Text block START

In 2015, it was Porsche’s Nick Tandy and Patrick Pilet at the front as they mounted a successful second half surge to the championship.
Last year, Garcia and Magnussen took the victory and helped Corvette in the Manufacturer standings while aiding their championship-leading teammates Gavin and Milner.
It doesn’t take long for the championship picture to change. The seemingly quiet Saturday morning VIR practice in 2014 saw Magnussen and Porsche’s Richard Lietz both injured and subsequently missed the race when they spun into each other at the Turn 2 wall after they hit fluid dropped on the race line seconds earlier by a GT Daytona car.
Atop the Box
Each GTLM team has incredibly creative and experienced championship veterans making the strategy calls. Watching the tactical chess match unfold can be like watching a high-speed cage match.
The traditional two-hour 40-minute races at VIR and Mazda Raceway Laguna Seca don’t offer the variables of the 10 hours of the Motul Petit Le Mans, but still open some wiggle room on race strategies.

Text block END
Provided material START

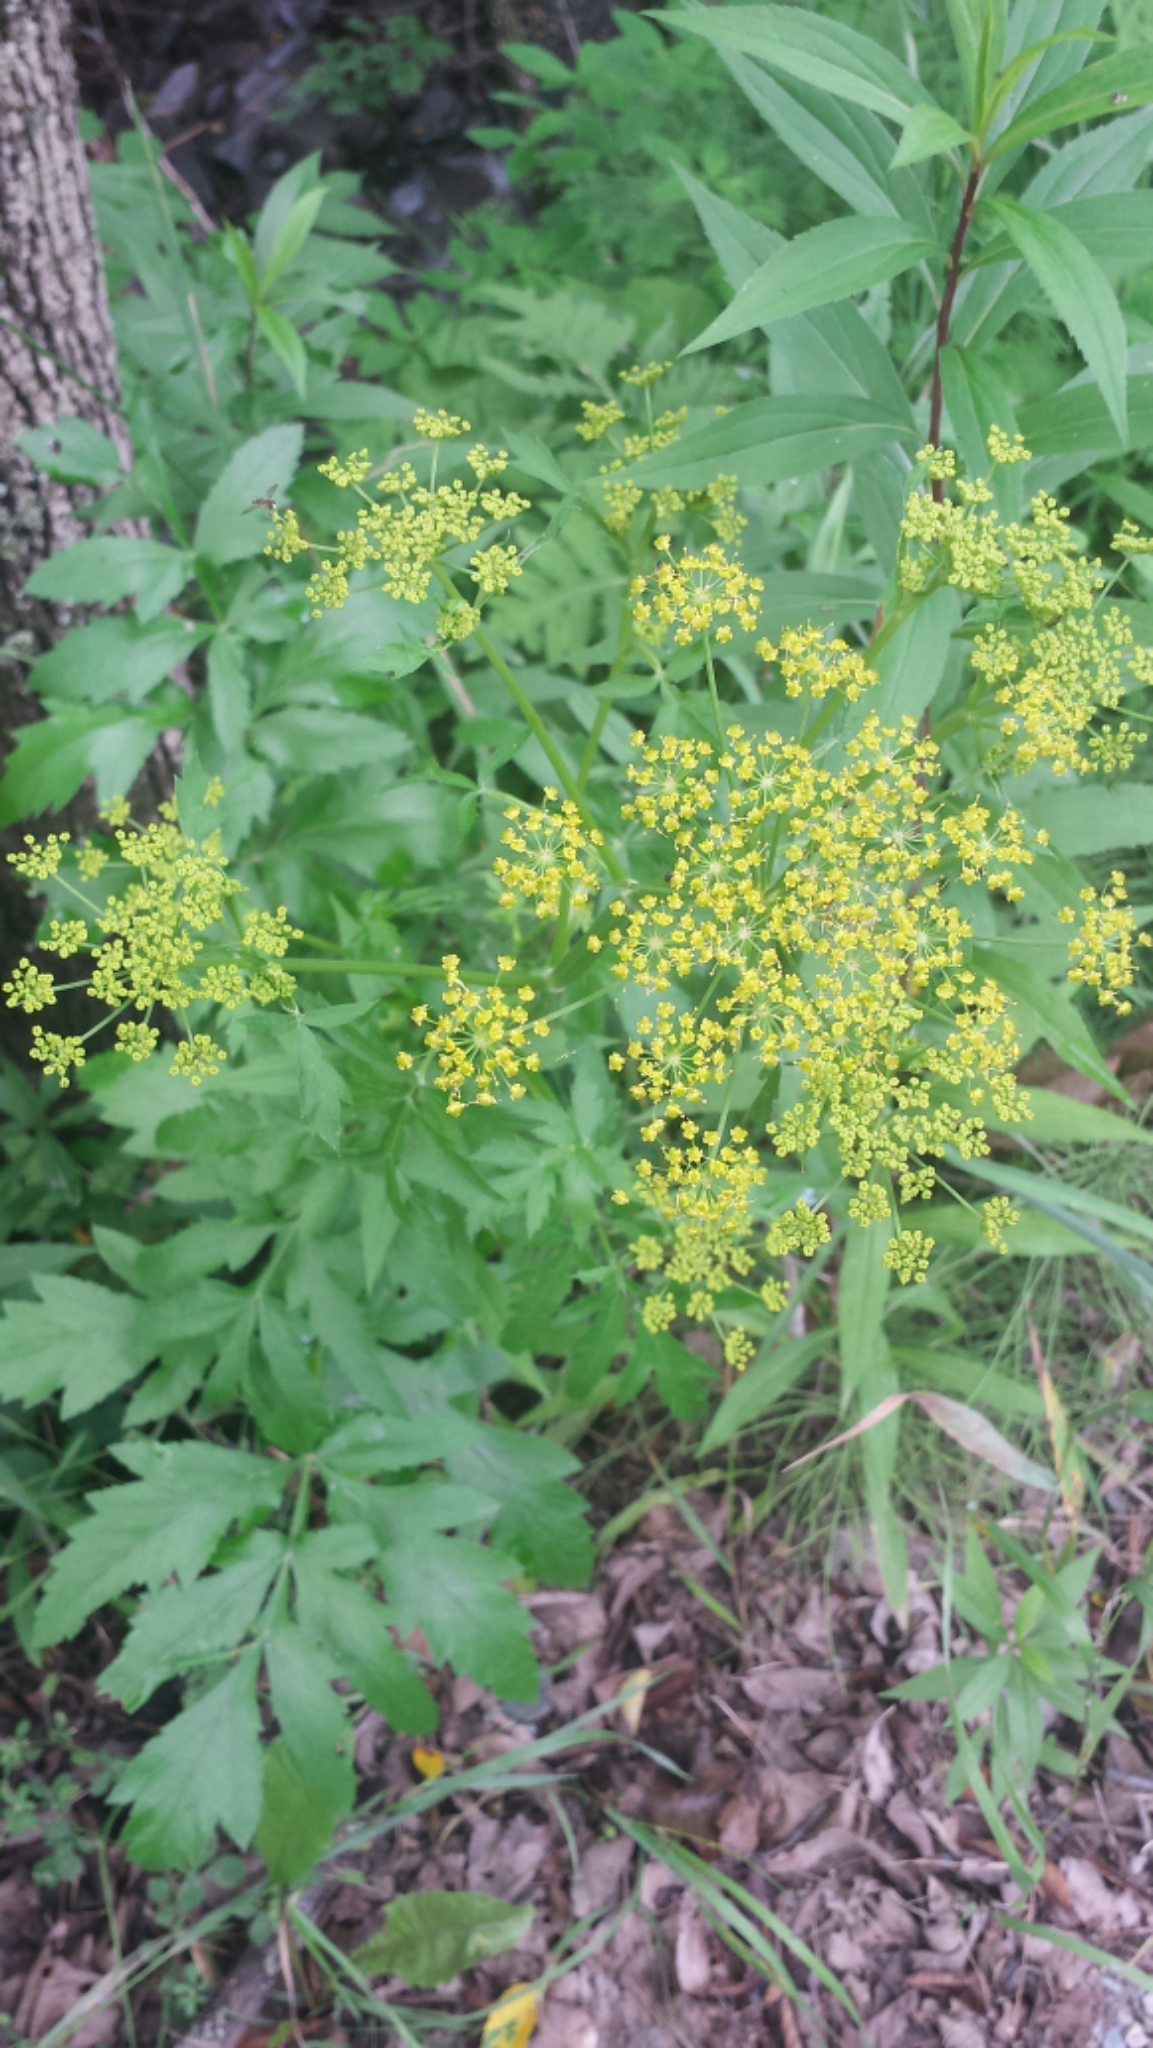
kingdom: Plantae
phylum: Tracheophyta
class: Magnoliopsida
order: Apiales
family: Apiaceae
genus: Pastinaca
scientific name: Pastinaca sativa
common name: Wild parsnip
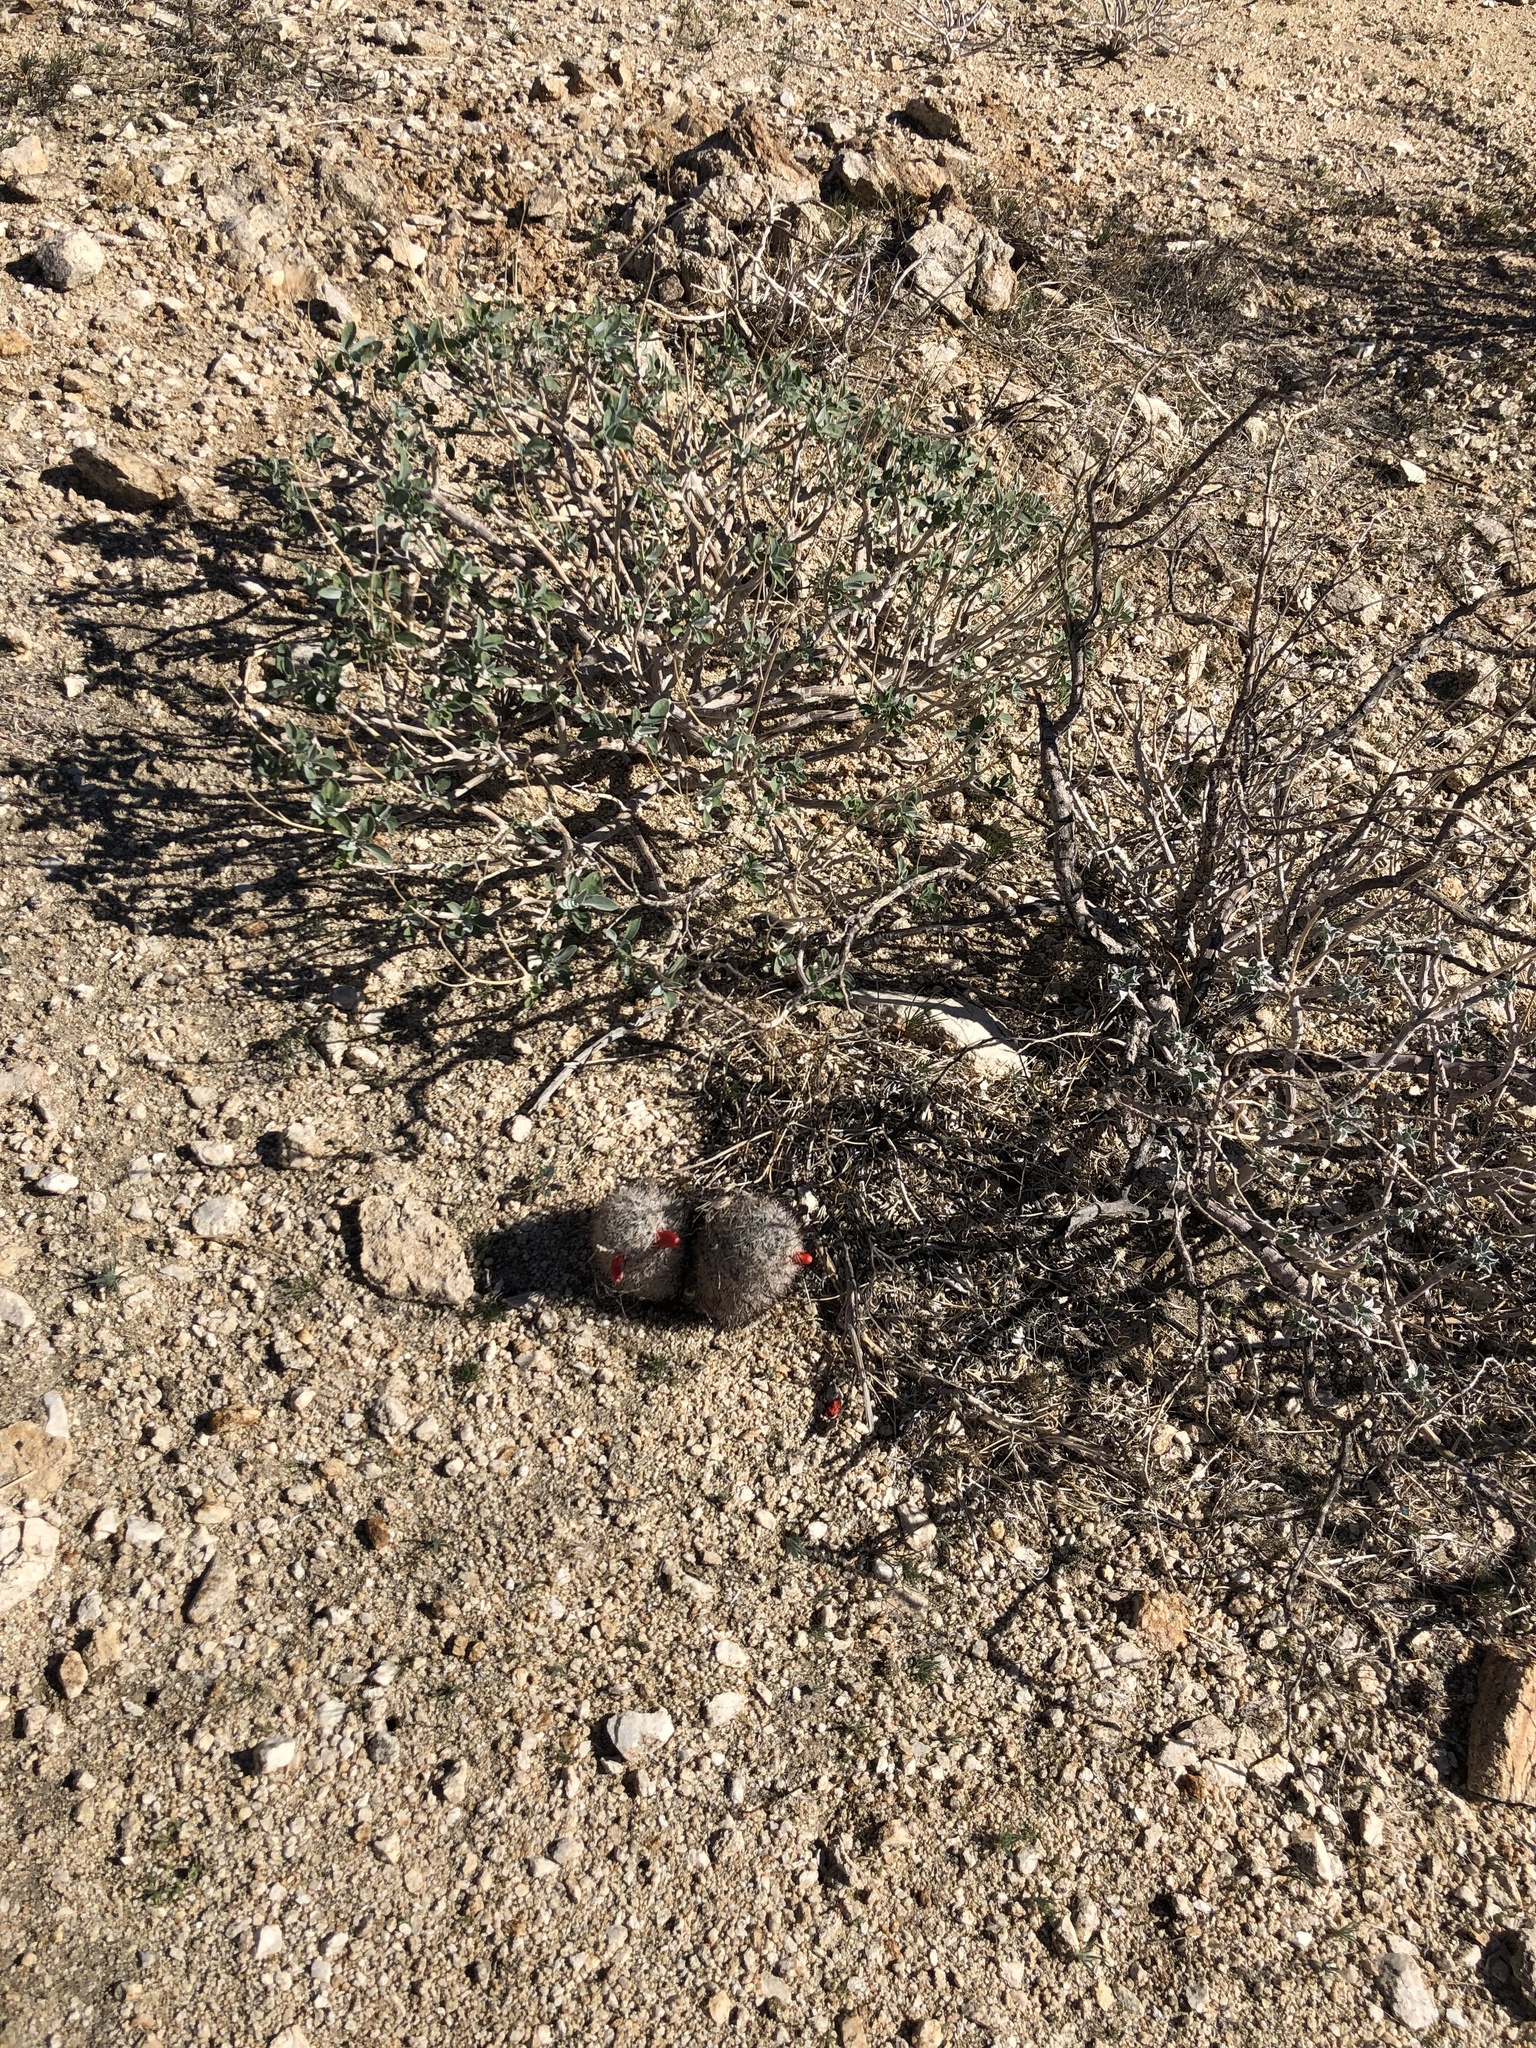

Provided material END

## Work item A
Say whether each statement below agrees with the racing text. For each, answer yes or no and quote the words of the text that decide it.
(i) Nick Tandy and Patrick Pilet drove for Porsche when they surged to the championship in 2015.
(ii) Magnussen escaped the 2014 VIR practice crash without injury.
(iii) The races at VIR run for 10 hours.
## Work item B
Rewrite the racing text from "Last year, Garcia" to "high-speed cage match.", replacing "wall" with "barrier".
## Work item C
Go on with the racing text, starting from the last sentence shown.

## Response A
(i) Yes: "In 2015, it was Porsche’s Nick Tandy and Patrick Pilet at the front as they mounted a successful second half surge to the championship."
(ii) No: "saw Magnussen and Porsche’s Richard Lietz both injured"
(iii) No: "The traditional two-hour 40-minute races at VIR and Mazda Raceway Laguna Seca don’t offer the variables of the 10 hours of the Motul Petit Le Mans"

## Response B
Last year, Garcia and Magnussen took the victory and helped Corvette in the Manufacturer standings while aiding their championship-leading teammates Gavin and Milner.
It doesn’t take long for the championship picture to change. The seemingly quiet Saturday morning VIR practice in 2014 saw Magnussen and Porsche’s Richard Lietz both injured and subsequently missed the race when they spun into each other at the Turn 2 barrier after they hit fluid dropped on the race line seconds earlier by a GT Daytona car.
Atop the Box
Each GTLM team has incredibly creative and experienced championship veterans making the strategy calls. Watching the tactical chess match unfold can be like watching a high-speed cage match.

## Response C
GTLM cars are capable of running 60 minutes or even a bit more on a full load of fuel. That makes it possible for teams to split strategies and pit one car early, close to the 40-minute mark, and leave the other car out for a full hour.
The earlier pitting car may assume the lead if a yellow appears and the balance of the field pits. The later pitting car will need less fuel and may use one of its two stops to short fill and gain track position on the 3.27-mile circuit where race laps are in the 102 second range.
This year’s other GT-only race, Lime Rock Park, ran caution free.
There are many ways, seen and unseen, for race teams in any class to assist or favor one team car over another in championship battles.
Testing, race strategies, car setups, tire choices, the timing of pit stops and releases, courtesy to the higher ranked car in traffic and the selection and deployment or non-deployment of a third driver in the 10-hour season finale at Road Atlanta can all come into play.
Race team leaders are not conspiracy theorists, but through the years a few eyebrows have been raised at some of the more fortuitous “coincidences” involving same make GTD cars or conveniently timed stops off course by teammates to bring out a full course caution.
The introduction of telemetry was said to be a small step in making honest men of race cars drivers. Perhaps the installation of onboard data recorders may reduce temptation for final hour gamesmanship.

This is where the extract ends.